But it is said that while the removal proceedings in the northern district of New York are pending, appellant cannot be removed under the later complaint without disregarding the jurisdiction over his person which first attached by virtue of the prior effort to remove him to the District of Columbia. That Peckham is under bond to appear and comply with the order of removal made by Judge Ray, and, therefore, constructively in the custody of his sureties, must be conceded. But if the performance of the condition of that bail bond is rendered impossible by his removal in these subsequent proceedings, at the instance of the United States, the effect may be to exonerate his sureties. Taylor v. Taintor, 16 Wall. 371, 21 L. ed. 290; Beavers v. Haubert, 198 U. S. 77, 85, 49 L. ed. 950, 953, 25 Sup. Ct. Rep. 573. But it is said that removal to the District of Columbia is forbidden under Judge Ray's order of January 10, 1906, and that a removal under the order made by the commissioner in the proceedings now under review will invalidate the order of Judge Ray.
This is a fanciful claim. He will not be removed under or in pursuance of the original order of removal, execution of which has been stayed, but under an order made in an altogether distinct and subsequent proceeding to answer distinct offenses.
Finally, it is said that the jurisdiction of the court for the northern district of New York, having attached to the person of appellant, must be respected as exclusive until its jurisdiction is exhausted.

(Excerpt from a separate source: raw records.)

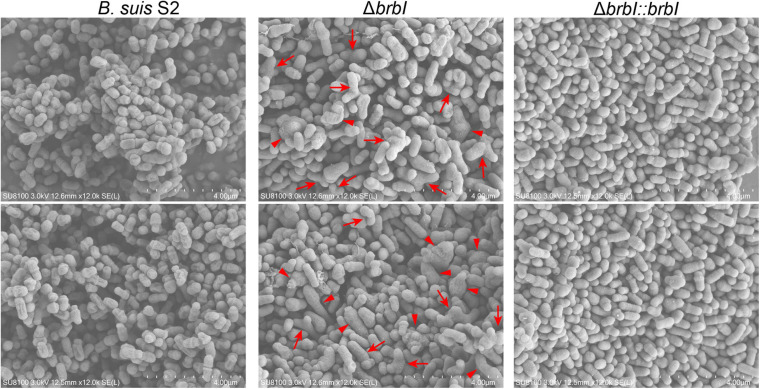
SEM analysis of the ΔbrbI strain. The B. suis S2 strain displayed a typical coccobacillus morphology (short-rod). The morphology of the ΔbrbI strain was aberrant, and manifested as Y-shaped or branched (arrows), intumesced or elongated bacterial cells (triangles), and fused bacterial cells (star). brbI complementation reversed the morphological irregularities. Bar = 4.00 μm.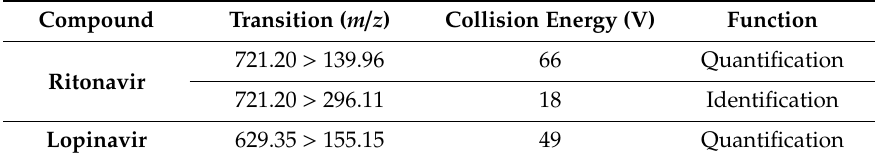
Table 3. MS / MS parameters for the analysis of ritonavir in plasma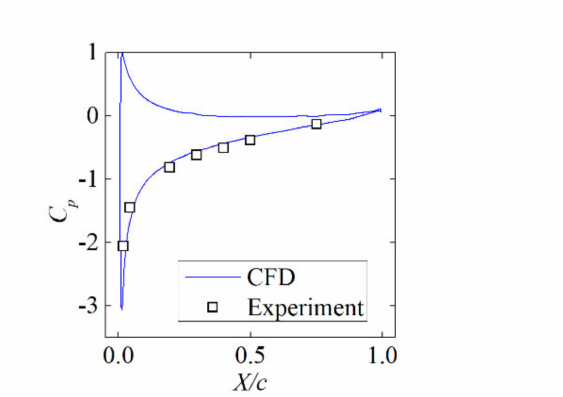
Figure 3. Verification of the CFD prediction on pressure coefficient C p based on the experimental data [12,34].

The rule is one of comity only, and has a wide application in civil cases, but a limited one in criminal cases. See Re Johnson, 167 U. S. 120, 125, 42 L. ed. 103, 104, 17 Sup. Ct. Rep. 735, and Beavers v. Haubert, 198 U. S. 77, 84, 49 L. ed. 950, 953, 25 Sup. Ct. Rep. 573. But when, as here, the subsequent proceedings for the removal of appellant are to answer indictments later found for other and distinct offenses, the question is quite a different one, for the 'cases' are not the same. That they are 'cases' against the same offender is not of itself sufficient to constitute the second proceedings void as an unlawful interference with the jurisdiction of the circuit court for the northern district of New York. The present case differs upon this point from that of Beavers v. Haubert, in that the consent of the court of prior jurisdiction was not obtained as in that. In that case the court reserved the question as to 'whether the government had the right of election, without such consent,' to proceed in either of the two districts in which indictments were pending. But there is here no question of electing whether to try in the northern district of New York or in the District of Columbia, but whether it would elect between the two removal proceedings, the object of each being to remove the appellant to the same place for trial. The institution of the second removal proceeding without the consent of the circuit court for the northern district of New York may very well be regarded as an election by the United States, the plaintiff in both cases to abandon the first complaint. But aside from this, and assuming, without deciding, that the removal proceedings were in disregard of the prior proceedings, and therefore erroneous, the jurisdiction of the commissioner was not affected. No constitutional right of the appellant was invaded. A petition for a writ of habeas corpus is not a writ of error. The error, if any, was a mere disregard of a rule of comity, which is not reversible in a proceeding of this character.
In principle, the case is governed by Beavers v. Haubert, and the final order of the Circuit Court is affirmed.
Brewer, j., concurring:
I concur in affirming the orders of removal in these cases, but my concurrence must not be taken as holding that the indictments will stand the final test of validity or sufficiency. Assuming that there is a doubt in respect to these matters, as I think there is, and as seems to be suggested by the opinion in No. 367, I am of the opinion that such doubt should be settled by direct action in the court in which the indictments were returned, and not in removal proceedings.
Mr. Justice McKenna concurs in the result, but reserves opinion whether the facts alleged in the indictment constitute a conspiracy to defraud the United States.